MATERIAL SHOWN section start
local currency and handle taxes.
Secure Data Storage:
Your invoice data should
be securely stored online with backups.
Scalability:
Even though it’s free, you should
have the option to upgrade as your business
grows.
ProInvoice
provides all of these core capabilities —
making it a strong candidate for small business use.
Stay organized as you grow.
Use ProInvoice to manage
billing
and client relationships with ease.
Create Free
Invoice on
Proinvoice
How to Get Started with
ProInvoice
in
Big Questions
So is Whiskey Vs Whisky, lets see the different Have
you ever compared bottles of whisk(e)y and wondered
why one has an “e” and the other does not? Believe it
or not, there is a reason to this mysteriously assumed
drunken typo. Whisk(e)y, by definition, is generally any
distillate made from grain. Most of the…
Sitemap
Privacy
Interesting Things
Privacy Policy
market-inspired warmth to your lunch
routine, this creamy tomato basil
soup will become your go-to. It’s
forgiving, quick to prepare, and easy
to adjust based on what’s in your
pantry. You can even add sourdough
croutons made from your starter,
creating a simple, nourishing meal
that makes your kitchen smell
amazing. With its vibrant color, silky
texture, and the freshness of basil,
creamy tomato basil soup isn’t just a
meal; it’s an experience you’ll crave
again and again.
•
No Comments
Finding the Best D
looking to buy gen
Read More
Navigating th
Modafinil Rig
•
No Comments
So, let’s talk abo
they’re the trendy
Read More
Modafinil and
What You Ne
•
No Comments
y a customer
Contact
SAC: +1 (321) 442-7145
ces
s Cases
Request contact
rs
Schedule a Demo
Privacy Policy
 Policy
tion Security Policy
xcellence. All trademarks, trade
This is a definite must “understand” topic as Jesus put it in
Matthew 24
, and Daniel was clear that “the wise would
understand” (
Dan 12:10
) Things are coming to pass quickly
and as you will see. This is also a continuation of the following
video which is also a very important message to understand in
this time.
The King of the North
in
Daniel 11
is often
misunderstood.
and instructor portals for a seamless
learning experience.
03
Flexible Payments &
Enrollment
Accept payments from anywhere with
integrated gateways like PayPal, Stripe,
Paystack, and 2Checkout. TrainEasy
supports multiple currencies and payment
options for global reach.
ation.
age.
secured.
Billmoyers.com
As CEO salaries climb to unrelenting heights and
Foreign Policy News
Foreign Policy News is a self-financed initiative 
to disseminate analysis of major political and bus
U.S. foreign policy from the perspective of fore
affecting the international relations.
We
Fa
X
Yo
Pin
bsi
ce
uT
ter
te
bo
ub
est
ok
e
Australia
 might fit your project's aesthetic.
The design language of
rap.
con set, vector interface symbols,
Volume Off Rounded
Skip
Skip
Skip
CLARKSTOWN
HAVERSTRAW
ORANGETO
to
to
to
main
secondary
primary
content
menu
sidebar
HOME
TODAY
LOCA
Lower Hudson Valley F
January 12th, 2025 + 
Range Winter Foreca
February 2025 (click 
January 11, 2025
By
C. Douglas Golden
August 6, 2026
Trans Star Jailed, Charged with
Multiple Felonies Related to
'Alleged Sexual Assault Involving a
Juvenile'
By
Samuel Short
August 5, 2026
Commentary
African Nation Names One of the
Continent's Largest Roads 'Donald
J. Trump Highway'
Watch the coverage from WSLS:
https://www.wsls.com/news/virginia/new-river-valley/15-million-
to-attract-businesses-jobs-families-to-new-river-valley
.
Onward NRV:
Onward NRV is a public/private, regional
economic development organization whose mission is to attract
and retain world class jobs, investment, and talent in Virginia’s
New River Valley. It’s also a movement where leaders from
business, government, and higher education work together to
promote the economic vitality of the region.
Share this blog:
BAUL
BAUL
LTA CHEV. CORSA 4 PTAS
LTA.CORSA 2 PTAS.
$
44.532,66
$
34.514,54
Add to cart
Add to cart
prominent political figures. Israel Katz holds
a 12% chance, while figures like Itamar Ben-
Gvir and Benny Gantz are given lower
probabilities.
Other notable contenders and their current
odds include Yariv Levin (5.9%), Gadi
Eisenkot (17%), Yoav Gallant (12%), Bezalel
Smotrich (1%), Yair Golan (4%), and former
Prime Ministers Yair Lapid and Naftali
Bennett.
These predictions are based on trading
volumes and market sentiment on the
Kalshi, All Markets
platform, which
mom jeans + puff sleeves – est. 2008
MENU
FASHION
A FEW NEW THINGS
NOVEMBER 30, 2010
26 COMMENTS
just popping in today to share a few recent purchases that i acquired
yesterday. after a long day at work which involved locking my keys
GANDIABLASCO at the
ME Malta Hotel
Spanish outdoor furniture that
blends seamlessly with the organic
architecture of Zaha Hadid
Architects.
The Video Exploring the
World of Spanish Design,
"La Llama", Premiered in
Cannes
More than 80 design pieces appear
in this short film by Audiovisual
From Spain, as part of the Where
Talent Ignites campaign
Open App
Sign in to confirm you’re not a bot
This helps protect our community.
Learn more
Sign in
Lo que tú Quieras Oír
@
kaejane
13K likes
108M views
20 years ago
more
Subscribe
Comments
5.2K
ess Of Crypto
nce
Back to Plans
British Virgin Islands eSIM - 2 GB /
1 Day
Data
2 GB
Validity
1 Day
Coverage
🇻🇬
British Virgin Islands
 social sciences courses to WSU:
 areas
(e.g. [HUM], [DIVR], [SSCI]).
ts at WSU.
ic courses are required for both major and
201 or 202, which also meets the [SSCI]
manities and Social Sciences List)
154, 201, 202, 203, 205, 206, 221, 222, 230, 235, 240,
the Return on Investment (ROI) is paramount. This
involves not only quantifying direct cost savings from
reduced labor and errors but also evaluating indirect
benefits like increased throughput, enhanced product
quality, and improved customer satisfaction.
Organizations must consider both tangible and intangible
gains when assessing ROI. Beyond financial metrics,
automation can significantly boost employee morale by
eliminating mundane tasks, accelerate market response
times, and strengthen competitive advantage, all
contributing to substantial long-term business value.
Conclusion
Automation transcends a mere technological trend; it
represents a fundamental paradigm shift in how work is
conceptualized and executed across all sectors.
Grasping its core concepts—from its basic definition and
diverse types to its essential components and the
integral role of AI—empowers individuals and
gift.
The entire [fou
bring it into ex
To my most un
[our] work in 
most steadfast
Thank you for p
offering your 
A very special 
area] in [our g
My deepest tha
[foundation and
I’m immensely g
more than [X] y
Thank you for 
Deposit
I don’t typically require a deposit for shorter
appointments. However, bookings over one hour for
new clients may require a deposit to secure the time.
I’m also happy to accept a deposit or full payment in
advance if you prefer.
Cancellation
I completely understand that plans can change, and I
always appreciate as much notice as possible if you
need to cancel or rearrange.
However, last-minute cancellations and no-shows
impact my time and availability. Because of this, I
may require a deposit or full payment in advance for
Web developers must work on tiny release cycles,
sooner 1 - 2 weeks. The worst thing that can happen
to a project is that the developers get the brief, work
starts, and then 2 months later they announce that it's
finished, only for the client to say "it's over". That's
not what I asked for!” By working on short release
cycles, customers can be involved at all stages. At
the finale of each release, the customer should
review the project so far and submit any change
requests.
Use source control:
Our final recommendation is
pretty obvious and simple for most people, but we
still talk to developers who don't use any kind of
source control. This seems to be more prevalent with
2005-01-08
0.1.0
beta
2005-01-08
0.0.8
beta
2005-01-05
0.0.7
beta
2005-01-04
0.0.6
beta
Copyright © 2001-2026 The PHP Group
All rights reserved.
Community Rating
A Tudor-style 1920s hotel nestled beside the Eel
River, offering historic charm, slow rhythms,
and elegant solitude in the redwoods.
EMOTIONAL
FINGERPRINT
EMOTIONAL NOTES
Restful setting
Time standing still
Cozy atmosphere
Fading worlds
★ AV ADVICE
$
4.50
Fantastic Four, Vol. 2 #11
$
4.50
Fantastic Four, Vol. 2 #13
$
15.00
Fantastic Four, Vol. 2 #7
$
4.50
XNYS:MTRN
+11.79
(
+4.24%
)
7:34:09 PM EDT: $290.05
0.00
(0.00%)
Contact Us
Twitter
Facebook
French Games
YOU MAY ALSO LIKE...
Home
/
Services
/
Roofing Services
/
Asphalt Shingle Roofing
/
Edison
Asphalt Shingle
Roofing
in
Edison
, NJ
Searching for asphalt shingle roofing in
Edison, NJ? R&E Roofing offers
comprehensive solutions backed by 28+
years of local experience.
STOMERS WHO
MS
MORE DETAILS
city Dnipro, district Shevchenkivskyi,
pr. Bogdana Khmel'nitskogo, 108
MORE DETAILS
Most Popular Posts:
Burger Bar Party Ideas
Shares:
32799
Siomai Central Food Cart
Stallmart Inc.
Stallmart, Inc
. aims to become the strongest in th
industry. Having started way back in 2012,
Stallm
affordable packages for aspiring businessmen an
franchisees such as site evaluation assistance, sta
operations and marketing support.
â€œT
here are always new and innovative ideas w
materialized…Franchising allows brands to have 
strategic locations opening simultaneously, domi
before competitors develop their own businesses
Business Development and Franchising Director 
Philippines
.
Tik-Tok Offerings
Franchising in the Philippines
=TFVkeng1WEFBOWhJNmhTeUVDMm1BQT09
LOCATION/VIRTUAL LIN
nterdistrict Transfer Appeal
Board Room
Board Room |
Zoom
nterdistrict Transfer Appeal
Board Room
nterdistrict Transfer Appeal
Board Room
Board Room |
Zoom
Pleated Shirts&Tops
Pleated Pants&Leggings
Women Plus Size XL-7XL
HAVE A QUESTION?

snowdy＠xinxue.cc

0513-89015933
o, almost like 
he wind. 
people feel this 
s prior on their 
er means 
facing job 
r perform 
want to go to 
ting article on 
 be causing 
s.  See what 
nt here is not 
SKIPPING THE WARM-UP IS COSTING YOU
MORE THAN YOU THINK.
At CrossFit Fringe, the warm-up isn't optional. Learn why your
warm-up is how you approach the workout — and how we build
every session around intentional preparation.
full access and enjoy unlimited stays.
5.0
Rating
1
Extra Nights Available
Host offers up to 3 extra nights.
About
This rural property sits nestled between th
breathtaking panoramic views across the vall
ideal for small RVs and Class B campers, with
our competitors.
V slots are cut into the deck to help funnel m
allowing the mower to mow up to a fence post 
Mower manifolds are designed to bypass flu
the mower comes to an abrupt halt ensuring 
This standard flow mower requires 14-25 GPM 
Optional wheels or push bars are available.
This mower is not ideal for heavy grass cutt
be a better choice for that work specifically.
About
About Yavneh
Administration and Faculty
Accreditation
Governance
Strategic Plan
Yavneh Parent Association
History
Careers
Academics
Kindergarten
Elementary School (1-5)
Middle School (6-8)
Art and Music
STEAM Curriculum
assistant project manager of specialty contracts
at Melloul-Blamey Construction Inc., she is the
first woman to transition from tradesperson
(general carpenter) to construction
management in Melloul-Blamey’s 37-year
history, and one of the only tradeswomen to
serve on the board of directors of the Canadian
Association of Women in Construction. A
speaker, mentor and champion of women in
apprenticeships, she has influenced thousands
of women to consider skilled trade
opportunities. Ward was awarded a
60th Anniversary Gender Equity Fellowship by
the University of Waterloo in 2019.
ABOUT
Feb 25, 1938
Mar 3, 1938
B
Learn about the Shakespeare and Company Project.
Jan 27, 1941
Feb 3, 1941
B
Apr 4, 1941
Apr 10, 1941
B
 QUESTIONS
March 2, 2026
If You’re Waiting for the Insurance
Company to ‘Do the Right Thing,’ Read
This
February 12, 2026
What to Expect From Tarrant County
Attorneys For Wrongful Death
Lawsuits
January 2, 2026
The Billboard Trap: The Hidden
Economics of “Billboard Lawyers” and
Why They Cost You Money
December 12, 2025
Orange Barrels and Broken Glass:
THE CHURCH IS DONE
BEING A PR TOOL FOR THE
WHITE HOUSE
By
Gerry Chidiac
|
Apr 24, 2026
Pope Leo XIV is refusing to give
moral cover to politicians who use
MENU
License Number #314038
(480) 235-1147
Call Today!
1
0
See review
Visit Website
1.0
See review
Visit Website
MATERIAL SHOWN section end
Write out every line from the very first one down through the line that contains "texture, and the", with both of those included, and nothing else.

local currency and handle taxes.
Secure Data Storage:
Your invoice data should
be securely stored online with backups.
Scalability:
Even though it’s free, you should
have the option to upgrade as your business
grows.
ProInvoice
provides all of these core capabilities —
making it a strong candidate for small business use.
Stay organized as you grow.
Use ProInvoice to manage
billing
and client relationships with ease.
Create Free
Invoice on
Proinvoice
How to Get Started with
ProInvoice
in
Big Questions
So is Whiskey Vs Whisky, lets see the different Have
you ever compared bottles of whisk(e)y and wondered
why one has an “e” and the other does not? Believe it
or not, there is a reason to this mysteriously assumed
drunken typo. Whisk(e)y, by definition, is generally any
distillate made from grain. Most of the…
Sitemap
Privacy
Interesting Things
Privacy Policy
market-inspired warmth to your lunch
routine, this creamy tomato basil
soup will become your go-to. It’s
forgiving, quick to prepare, and easy
to adjust based on what’s in your
pantry. You can even add sourdough
croutons made from your starter,
creating a simple, nourishing meal
that makes your kitchen smell
amazing. With its vibrant color, silky
texture, and the freshness of basil,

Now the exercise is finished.